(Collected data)
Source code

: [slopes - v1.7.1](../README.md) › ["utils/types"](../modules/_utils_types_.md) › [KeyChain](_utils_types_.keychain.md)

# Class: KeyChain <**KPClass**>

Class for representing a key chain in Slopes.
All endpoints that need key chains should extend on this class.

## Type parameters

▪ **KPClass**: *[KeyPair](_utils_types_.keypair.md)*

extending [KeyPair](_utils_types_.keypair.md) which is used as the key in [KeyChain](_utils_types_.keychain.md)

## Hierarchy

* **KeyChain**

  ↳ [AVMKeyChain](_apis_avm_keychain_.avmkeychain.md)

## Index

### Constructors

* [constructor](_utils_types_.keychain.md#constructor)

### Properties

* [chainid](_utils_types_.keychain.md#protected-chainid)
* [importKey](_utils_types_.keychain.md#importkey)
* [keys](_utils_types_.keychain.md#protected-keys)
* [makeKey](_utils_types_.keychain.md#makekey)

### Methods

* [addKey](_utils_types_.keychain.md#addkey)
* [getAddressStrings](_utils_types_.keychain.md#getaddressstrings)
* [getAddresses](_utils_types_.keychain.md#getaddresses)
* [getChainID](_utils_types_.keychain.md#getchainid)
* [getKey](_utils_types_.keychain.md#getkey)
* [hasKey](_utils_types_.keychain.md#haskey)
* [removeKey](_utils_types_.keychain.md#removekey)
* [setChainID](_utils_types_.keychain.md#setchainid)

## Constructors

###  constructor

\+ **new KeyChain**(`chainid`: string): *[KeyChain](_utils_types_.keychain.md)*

- [What you should do] Looking only at the entries, count the lines that contain the word "KeyPair", then state that count and nothing else.

- [Result] 2